Coronavirus Emerging Science
Emerging science on Covid-19: 24th January 2021 update with Dr. Simon Collins
Previous articles in this series are archived here:
I use this blog to highlight the developments I think will be of most interest to patients. Since my last update (18th November 2020), vaccine arrival and roll-out has become the big story, along with new, more infectious variants of Covid. Here, I'll try to tie together where we're at as of today (24th January 2021), with the caveat that as new evidence emerges, things will continue to evolve. A snapshot as of now:
If you've had Covid already:
An important study from Public Health England (14th Jan. 2021) is showing that most recovered patients have immunity for at least five months (and probably longer). Even if they do become re-infected, they're unlikely to get seriously sick. They can, however, re-acquire the virus (without knowing) and pass it on again to others – so they must continue to use all the usual prevention measures.
The study conclusions are available here.
The new variants of Covid:
- UK variant (B.1.1.7)
- South Africa (501.V2)
- Brazil (B.1.1.248)
The UK variant is 50% more infectious – this alone will lead to more deaths. The UK variant might be more lethal on a case-by-case basis, but if it is, it's probably marginally rather than significantly moreso. It looks like both the Pfizer/BioNTech and Moderna vaccines work fine against it.
There might be some reduction in vaccine effectiveness against the other variants. Research from South Africa on a very small group of subjects (44) published on 19th January 2021 suggests that patients who have recovered from Covid might be vulnerable to being infected once again if exposed to the 501.V2 variant and that the mRNA vaccines might not work well against this variant (but it is likely that re-infection like this would not lead to serious illness).

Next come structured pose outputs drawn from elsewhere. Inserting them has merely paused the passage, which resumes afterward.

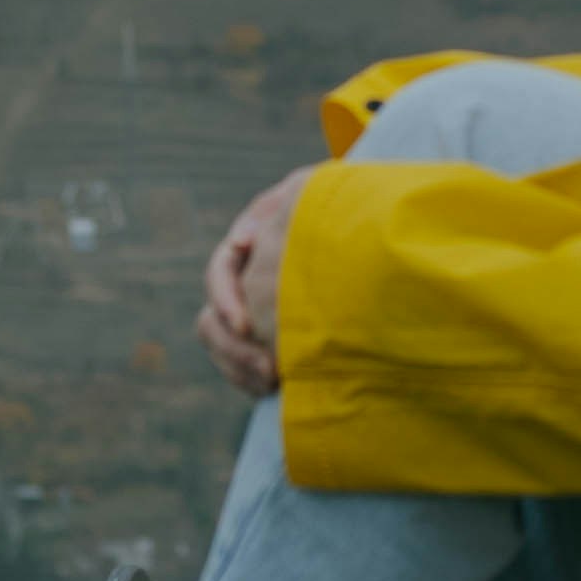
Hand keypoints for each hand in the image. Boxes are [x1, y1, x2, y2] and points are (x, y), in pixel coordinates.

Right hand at [198, 164, 319, 397]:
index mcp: (247, 248)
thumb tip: (239, 241)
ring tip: (274, 381)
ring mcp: (251, 316)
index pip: (220, 273)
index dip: (226, 299)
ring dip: (240, 368)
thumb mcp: (310, 192)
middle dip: (234, 348)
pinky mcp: (265, 341)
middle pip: (212, 322)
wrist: (368, 235)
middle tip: (268, 369)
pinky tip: (276, 388)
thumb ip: (277, 207)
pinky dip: (251, 381)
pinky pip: (242, 369)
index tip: (247, 325)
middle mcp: (242, 284)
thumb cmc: (338, 206)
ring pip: (223, 349)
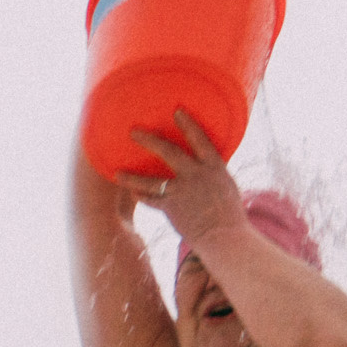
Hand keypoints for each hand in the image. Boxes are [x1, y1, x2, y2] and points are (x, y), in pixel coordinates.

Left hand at [115, 112, 244, 245]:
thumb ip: (211, 175)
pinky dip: (141, 197)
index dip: (188, 124)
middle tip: (133, 132)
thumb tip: (204, 169)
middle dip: (149, 140)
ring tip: (117, 173)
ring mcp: (182, 191)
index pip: (200, 139)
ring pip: (150, 181)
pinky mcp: (171, 208)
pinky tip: (132, 194)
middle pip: (169, 152)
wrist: (225, 235)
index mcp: (214, 167)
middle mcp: (196, 175)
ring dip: (131, 177)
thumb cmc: (229, 214)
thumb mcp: (226, 186)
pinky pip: (150, 200)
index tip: (177, 111)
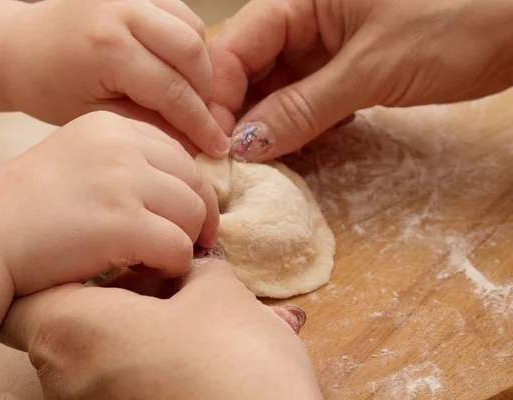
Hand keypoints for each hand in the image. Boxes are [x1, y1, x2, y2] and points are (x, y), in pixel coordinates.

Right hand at [0, 111, 218, 295]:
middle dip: (197, 217)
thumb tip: (188, 190)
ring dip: (184, 242)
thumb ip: (130, 162)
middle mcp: (121, 145)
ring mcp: (123, 181)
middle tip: (184, 242)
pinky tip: (149, 270)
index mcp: (112, 125)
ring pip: (193, 214)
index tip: (182, 216)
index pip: (179, 154)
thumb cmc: (31, 206)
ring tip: (158, 257)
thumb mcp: (82, 160)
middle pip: (195, 182)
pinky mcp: (122, 223)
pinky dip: (173, 265)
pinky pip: (178, 247)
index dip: (189, 190)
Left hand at [0, 257, 322, 399]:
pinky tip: (200, 347)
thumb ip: (191, 269)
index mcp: (72, 333)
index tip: (103, 257)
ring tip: (194, 310)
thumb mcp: (217, 293)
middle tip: (161, 278)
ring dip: (136, 328)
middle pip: (65, 326)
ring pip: (97, 357)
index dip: (58, 271)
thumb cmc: (232, 358)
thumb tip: (189, 265)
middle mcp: (65, 381)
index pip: (21, 300)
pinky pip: (120, 384)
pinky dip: (147, 361)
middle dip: (113, 296)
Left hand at [3, 0, 228, 156]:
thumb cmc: (49, 89)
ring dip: (201, 66)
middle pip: (191, 51)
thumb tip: (194, 141)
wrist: (20, 49)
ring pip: (192, 29)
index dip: (199, 122)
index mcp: (107, 49)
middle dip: (205, 92)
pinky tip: (180, 68)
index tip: (216, 146)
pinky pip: (181, 13)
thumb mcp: (97, 117)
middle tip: (204, 120)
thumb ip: (149, 125)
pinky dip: (189, 43)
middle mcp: (122, 10)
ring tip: (191, 96)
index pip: (172, 89)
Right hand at [209, 0, 512, 161]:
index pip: (236, 45)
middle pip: (250, 70)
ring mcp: (325, 48)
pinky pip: (308, 103)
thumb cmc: (457, 22)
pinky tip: (302, 148)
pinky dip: (303, 128)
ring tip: (263, 163)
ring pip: (277, 91)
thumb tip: (248, 142)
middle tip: (230, 162)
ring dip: (272, 127)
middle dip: (241, 116)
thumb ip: (303, 107)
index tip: (212, 142)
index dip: (219, 95)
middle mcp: (306, 20)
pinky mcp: (346, 72)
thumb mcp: (370, 70)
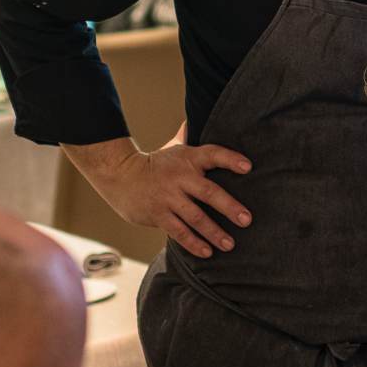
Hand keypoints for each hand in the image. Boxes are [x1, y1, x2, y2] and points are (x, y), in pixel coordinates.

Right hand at [70, 137, 253, 258]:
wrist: (118, 174)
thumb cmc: (154, 163)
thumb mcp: (173, 148)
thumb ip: (190, 138)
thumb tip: (201, 114)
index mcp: (188, 158)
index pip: (213, 154)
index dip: (231, 159)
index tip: (248, 167)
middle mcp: (180, 177)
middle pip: (209, 192)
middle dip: (229, 207)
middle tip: (246, 220)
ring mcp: (168, 198)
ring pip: (195, 217)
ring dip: (214, 232)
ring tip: (230, 244)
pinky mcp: (157, 214)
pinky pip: (178, 231)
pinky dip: (193, 243)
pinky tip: (207, 252)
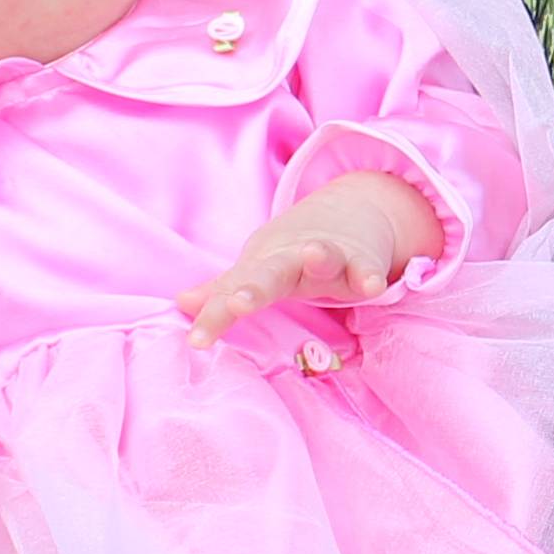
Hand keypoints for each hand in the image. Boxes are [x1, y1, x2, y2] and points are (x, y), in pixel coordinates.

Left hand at [183, 168, 442, 342]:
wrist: (349, 211)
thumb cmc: (293, 254)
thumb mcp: (259, 269)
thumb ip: (224, 289)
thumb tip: (180, 302)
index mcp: (262, 267)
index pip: (232, 293)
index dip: (214, 317)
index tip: (196, 342)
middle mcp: (291, 260)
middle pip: (269, 274)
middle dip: (254, 288)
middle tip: (238, 303)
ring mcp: (329, 257)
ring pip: (323, 257)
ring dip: (318, 256)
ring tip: (312, 254)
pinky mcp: (362, 261)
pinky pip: (366, 269)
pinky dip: (369, 275)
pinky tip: (372, 286)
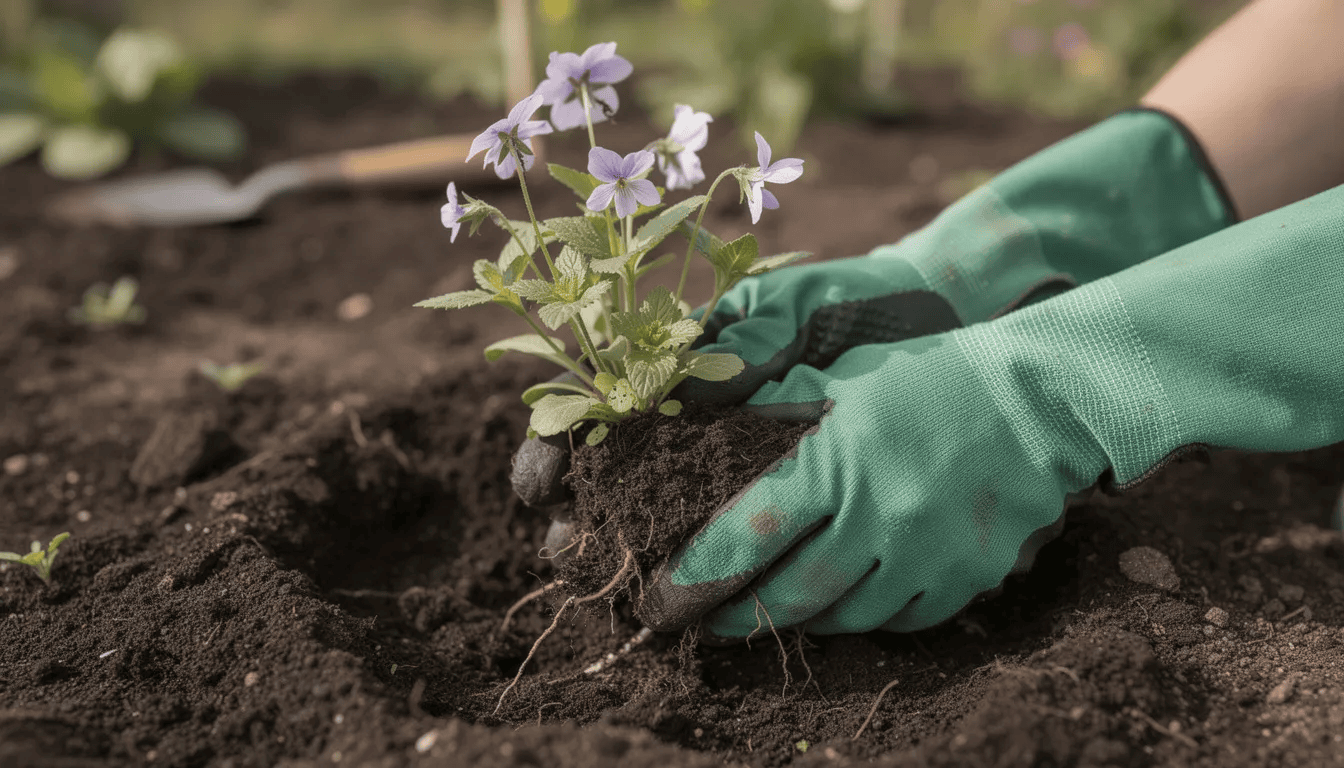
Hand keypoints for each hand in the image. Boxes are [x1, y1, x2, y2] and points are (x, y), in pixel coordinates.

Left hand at [637, 331, 1071, 638]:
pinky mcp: (970, 577)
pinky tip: (851, 598)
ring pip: (846, 616)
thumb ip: (777, 419)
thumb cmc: (927, 379)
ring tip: (777, 609)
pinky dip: (869, 614)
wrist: (1038, 398)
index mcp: (836, 460)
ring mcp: (930, 553)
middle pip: (791, 594)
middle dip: (739, 616)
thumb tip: (712, 446)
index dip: (699, 576)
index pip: (748, 534)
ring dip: (804, 617)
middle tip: (709, 624)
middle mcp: (880, 514)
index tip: (666, 599)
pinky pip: (904, 619)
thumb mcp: (842, 382)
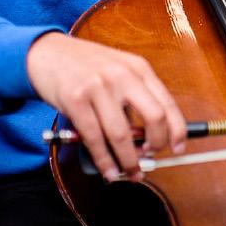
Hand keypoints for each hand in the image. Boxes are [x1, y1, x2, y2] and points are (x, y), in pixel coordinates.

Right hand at [26, 32, 186, 181]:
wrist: (47, 52)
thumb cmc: (85, 65)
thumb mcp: (119, 70)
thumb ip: (136, 96)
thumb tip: (150, 135)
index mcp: (139, 68)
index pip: (168, 103)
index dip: (178, 131)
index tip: (178, 148)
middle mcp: (122, 76)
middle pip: (154, 118)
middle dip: (157, 145)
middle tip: (152, 158)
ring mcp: (99, 87)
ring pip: (122, 135)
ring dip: (129, 161)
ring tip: (131, 173)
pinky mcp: (75, 100)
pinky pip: (95, 139)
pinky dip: (104, 160)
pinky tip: (109, 170)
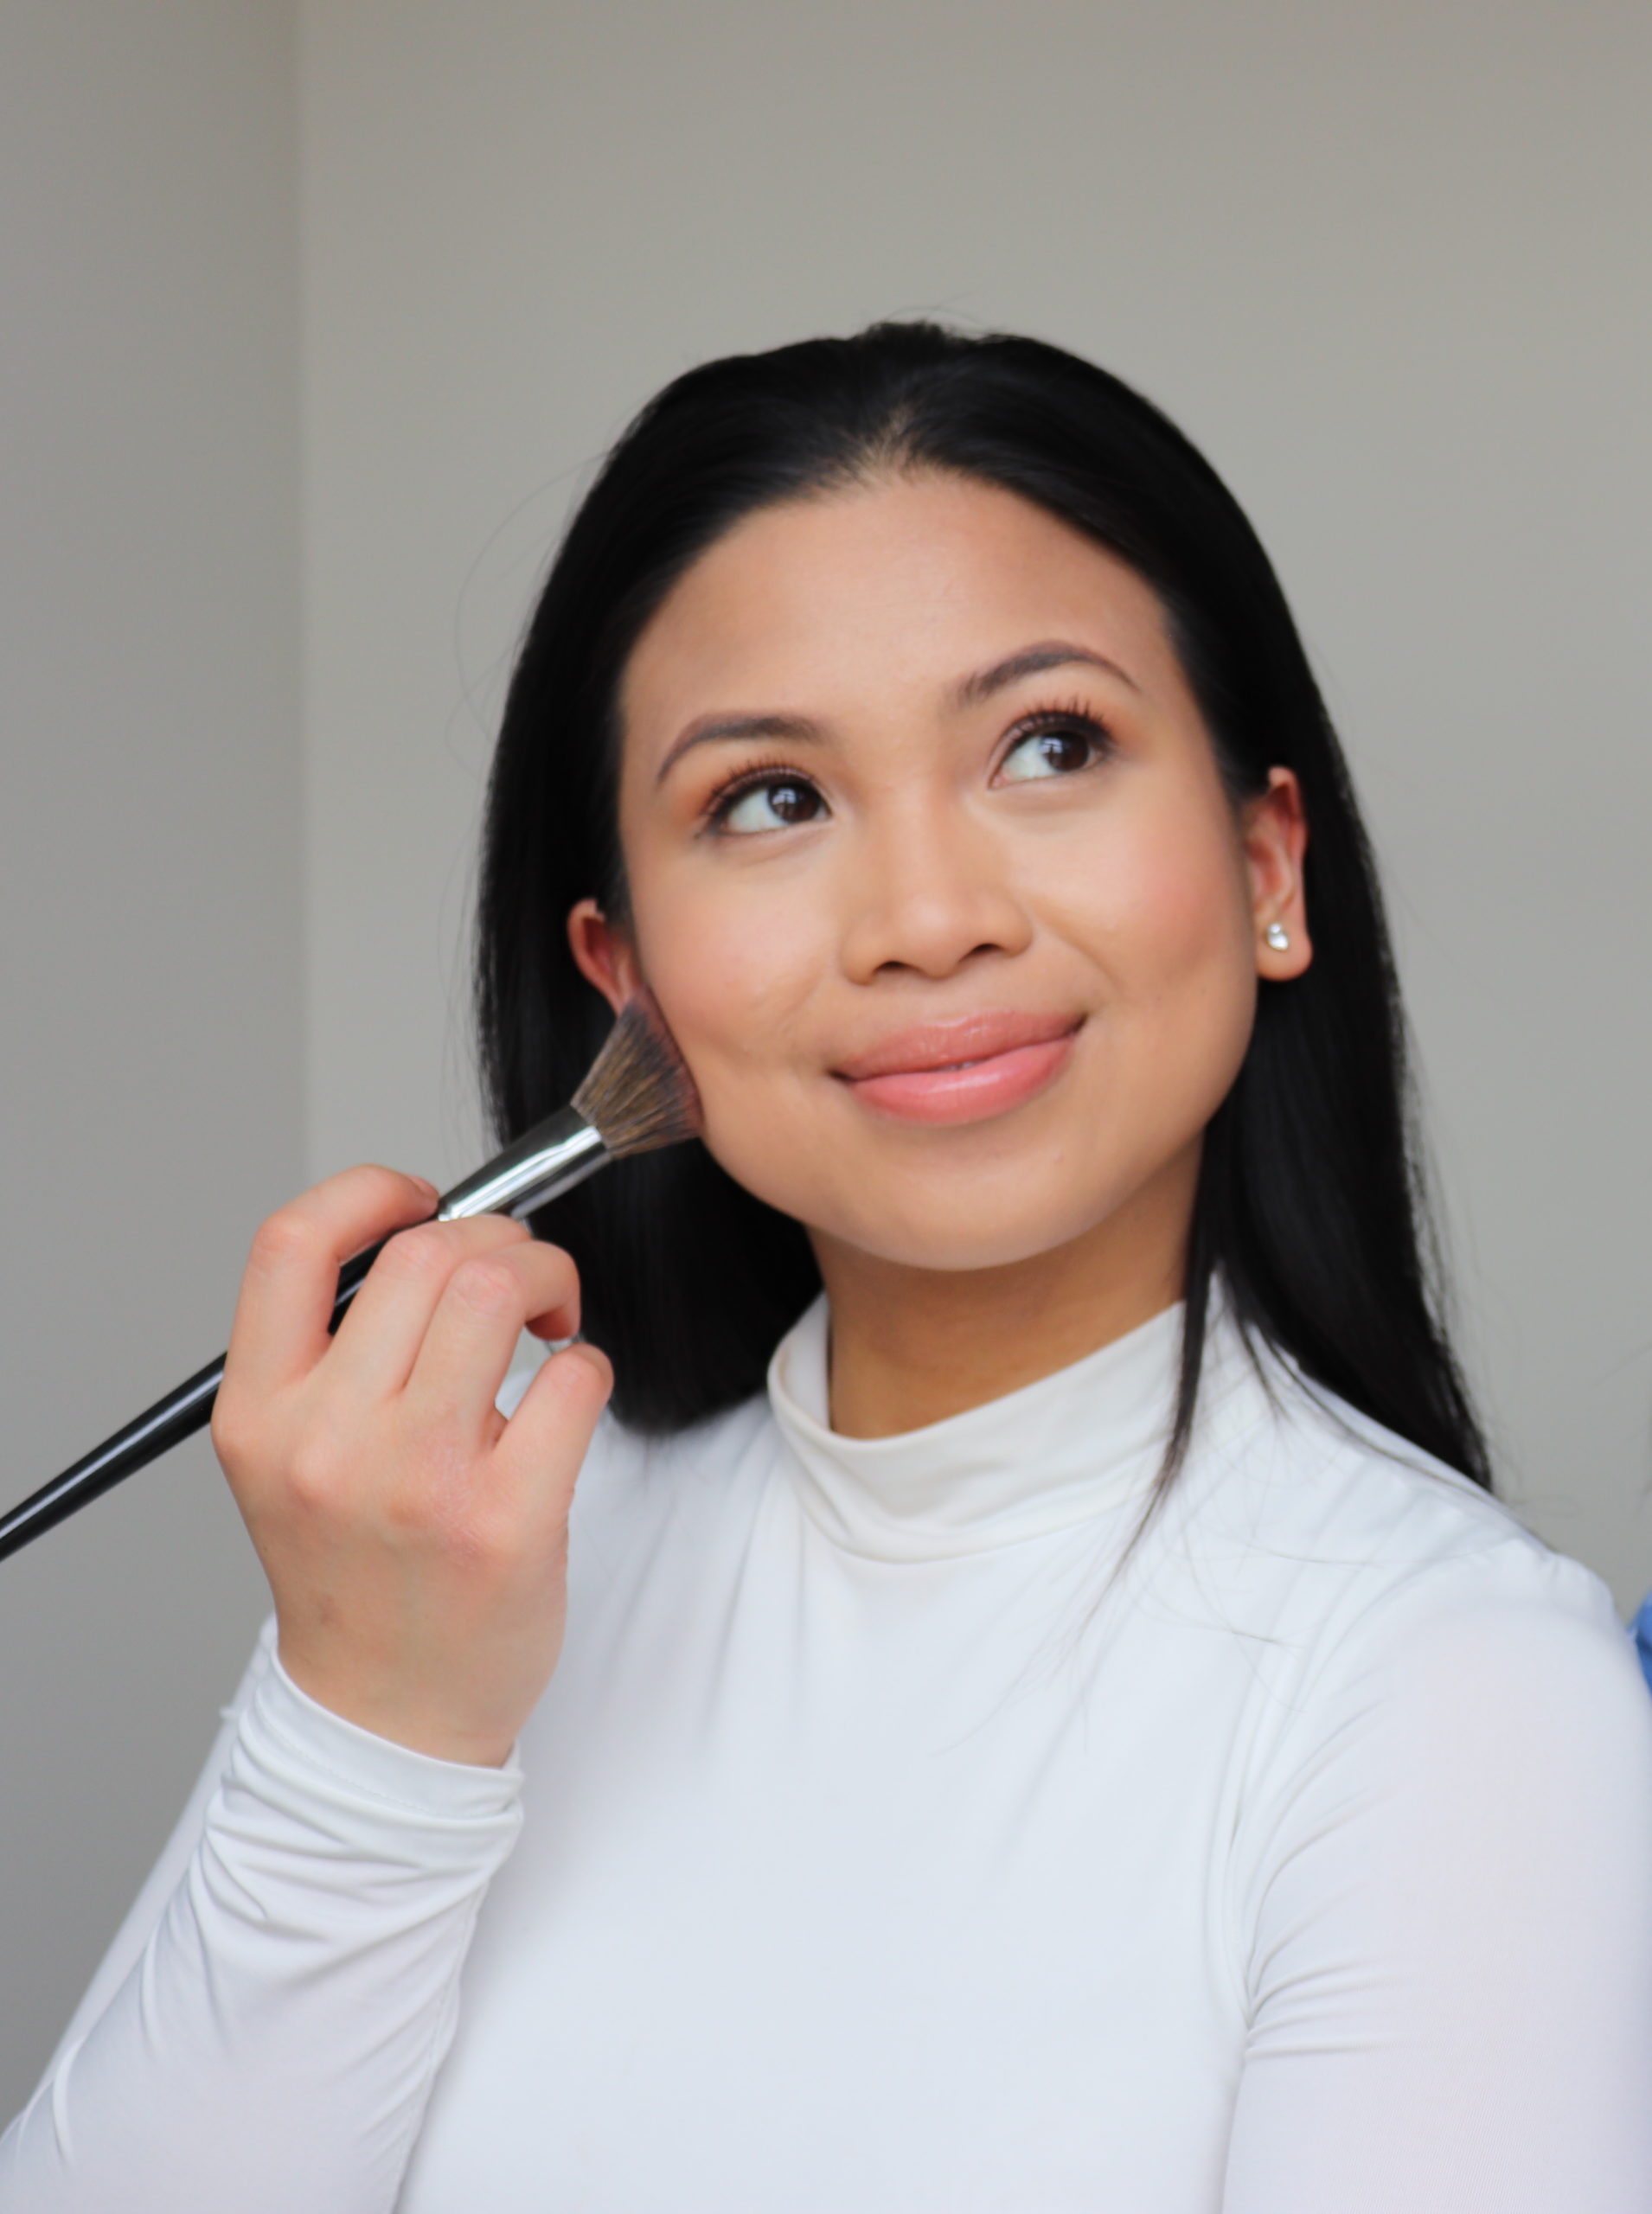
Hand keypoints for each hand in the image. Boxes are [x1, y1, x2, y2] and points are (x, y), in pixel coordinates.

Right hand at [210, 1165, 613, 1765]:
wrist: (387, 1717)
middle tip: (520, 1279)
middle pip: (424, 1254)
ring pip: (499, 1289)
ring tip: (549, 1322)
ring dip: (548, 1280)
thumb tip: (431, 1229)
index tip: (420, 1199)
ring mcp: (417, 1481)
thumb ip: (335, 1350)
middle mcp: (327, 1442)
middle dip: (498, 1238)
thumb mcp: (293, 1456)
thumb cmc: (356, 1573)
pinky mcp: (506, 1520)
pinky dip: (586, 1364)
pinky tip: (565, 1398)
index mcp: (259, 1414)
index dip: (369, 1192)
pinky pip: (573, 1375)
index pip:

Both of the mRNA vaccines (Pfizer/BioNTech and Moderna) are very effective (at least ideal, trial settings, where they were 95% effective – real-world experience may show, in the weeks ahead that they do or do not attain the same level of protection while being used in large scale settings e.g. in Israel).
Both vaccines lead to an antibody response in the patient that is superior to the protection you'd get by having had Covid infection itself.
There is serious debate about the merits of delaying the 2nd dose of either vaccine on purpose, as is occurring in Britain, and not giving the 2nd dose at day 21 (Pfizer/BioNTech) or day 28 (Moderna) but at a later date (e.g. at day 90). The advantage is the ability to vaccinate more people with a first dose at a time when vaccine supply is finite. The (for now) unknowable possible disadvantages are (a) increased 'no-shows' of patients 90 days later for a 2nd dose (which is important to ensure long-term protection and (b) possible inadequate coverage from one dose only 2 months after the first dose was given.
Both vaccines could be re-engineered within a matter of weeks, if necessary, to deal with Covid variants that might emerge in the future. On paper, it currently looks like it would take a few years for the Covid virus to mutate to the point that re-engineering of the vaccines would be necessary.
Upcoming vaccines: in late January/early to mid-February, data will emerge on the one-dose Johnson & Johnson/Janssen vaccine (which can be stored long-term at normal fridge temperature). While the company is about two months behind it's manufacturing target, so will be limited in the number of doses it can supply initially, data which were to show this vaccine worked well would make it a huge help in the drive to vaccinate large numbers of people.